Бродяга попятился, и странный тип снова опустился на четвереньки — до того плавно и точно, будто ему не силы отказали, а так ходить и намерен: удобнее. Одет хорошо, на вескового дурачка не похож — разве что лучину назад свихнулся, не успел еще поистрепаться и щетиной зарасти. Глаза, правда, совершенно дурные: настороженные, звериные.

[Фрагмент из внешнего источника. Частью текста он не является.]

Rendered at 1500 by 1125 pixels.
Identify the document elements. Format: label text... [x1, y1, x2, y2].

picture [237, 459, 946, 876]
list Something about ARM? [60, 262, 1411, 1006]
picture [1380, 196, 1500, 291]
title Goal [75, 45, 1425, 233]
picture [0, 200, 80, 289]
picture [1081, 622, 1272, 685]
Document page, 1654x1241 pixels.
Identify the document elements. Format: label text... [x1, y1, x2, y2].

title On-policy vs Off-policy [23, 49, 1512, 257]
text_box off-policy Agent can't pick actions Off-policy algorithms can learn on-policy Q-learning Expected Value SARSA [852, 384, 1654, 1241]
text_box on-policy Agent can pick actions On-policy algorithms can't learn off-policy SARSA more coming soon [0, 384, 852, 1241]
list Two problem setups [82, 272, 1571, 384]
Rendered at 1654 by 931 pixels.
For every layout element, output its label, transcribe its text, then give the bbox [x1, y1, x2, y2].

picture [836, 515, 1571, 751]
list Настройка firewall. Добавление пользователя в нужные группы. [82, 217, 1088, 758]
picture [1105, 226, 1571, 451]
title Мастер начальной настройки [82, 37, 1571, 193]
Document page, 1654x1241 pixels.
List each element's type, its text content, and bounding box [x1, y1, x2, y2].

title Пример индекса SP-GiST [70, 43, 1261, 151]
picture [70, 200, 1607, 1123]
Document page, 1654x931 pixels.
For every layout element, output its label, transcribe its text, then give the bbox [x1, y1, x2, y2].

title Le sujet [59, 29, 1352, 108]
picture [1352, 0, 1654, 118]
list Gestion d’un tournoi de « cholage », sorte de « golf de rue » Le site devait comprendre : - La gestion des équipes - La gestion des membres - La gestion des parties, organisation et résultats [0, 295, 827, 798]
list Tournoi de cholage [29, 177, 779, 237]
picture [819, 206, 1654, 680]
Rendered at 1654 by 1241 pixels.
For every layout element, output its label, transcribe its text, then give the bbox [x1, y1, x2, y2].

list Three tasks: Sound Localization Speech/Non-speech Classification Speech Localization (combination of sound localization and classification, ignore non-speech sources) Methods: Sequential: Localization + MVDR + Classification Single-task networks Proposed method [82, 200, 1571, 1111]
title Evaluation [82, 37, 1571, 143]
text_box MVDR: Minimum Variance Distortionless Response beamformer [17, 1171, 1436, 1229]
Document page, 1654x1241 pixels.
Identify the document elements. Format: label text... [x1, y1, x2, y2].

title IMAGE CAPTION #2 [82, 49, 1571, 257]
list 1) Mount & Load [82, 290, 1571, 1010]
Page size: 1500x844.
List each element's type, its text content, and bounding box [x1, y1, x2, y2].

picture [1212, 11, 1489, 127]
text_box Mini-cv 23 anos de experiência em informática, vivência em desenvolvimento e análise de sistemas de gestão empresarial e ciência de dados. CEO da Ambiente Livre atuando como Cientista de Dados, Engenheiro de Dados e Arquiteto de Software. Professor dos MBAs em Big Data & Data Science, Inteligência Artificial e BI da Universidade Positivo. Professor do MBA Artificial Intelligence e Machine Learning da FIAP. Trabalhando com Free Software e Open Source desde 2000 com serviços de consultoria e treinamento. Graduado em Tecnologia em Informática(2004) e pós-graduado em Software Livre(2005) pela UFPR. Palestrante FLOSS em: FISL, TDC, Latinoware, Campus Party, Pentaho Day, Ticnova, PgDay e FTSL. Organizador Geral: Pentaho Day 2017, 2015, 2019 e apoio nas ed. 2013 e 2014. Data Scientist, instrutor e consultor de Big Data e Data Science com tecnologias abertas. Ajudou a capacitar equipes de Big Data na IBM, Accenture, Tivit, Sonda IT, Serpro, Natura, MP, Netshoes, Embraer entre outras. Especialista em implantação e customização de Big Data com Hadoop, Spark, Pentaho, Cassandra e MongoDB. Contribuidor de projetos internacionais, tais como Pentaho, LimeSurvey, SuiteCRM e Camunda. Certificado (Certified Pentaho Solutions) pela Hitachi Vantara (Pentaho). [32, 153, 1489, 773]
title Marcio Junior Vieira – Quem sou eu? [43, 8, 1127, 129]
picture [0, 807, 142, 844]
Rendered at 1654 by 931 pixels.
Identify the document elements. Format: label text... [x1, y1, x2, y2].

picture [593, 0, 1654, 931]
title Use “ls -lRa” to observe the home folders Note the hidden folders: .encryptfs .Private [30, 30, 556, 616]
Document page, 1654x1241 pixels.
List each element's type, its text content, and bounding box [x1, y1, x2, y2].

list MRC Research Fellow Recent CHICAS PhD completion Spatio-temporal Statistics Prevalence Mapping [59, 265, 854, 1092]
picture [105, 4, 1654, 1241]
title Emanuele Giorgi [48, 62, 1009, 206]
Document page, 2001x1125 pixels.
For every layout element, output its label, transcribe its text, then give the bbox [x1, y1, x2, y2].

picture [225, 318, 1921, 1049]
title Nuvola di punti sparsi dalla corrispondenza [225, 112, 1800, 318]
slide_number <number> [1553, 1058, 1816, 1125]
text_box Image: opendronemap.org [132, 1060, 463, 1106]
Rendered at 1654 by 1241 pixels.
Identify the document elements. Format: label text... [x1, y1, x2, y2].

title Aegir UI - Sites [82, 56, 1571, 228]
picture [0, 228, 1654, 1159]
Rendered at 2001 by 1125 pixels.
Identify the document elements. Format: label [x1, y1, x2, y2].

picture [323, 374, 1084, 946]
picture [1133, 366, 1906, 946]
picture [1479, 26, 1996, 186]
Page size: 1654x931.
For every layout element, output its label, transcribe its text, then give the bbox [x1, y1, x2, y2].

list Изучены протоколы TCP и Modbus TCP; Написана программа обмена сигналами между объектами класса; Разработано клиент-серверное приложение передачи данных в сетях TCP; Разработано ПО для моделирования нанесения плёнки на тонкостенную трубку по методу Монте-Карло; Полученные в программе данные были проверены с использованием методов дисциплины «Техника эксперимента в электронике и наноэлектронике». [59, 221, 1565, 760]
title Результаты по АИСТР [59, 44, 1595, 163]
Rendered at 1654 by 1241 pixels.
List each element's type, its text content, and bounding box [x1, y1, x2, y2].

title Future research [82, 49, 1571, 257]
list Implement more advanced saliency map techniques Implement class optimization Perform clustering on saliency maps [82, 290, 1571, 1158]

«Пьяный», — решил побирушка и начал хищно присматриваться, чем бы тут поживиться. Ага, вон и башмаки лежат! Бродяга подгреб их к себе концом палки, подцепил за связку и поднял. Хорошие, крепкие.
— Эй, мужик, ты далеко живешь? — на всякий случай окликнул нищий, легонько тыкая саврянина в бок палкой — вдруг кошель из-за пазухи вывалится? Если пьянчуга ответит, то можно его и поддержать, до дому довести, по пути без помех обшарив карманы. Вором бродяга не был, но полагал, что добрые дела должны вознаграждаться.
Однако в ответ на это «невинное» прикосновение саврянин взвился, как укушенный, и совершенно трезвым голосом вызверился:
— Чего тебе, урод?!
Нищий шмыгнул в личину безобидного убогого, как та крыса в нору.
— Пода-а-ай денежку, добрый человек! — загнусавил он, протягивая ладонь. — Я два дня не ел!
— Пошел к Сашию! — Альк дрожащими руками отряхнул пыльные колени. Как он на них очутился, саврянин совершенно не помнил. — Сначала брюхо втяни, а потом уж на жалость дави.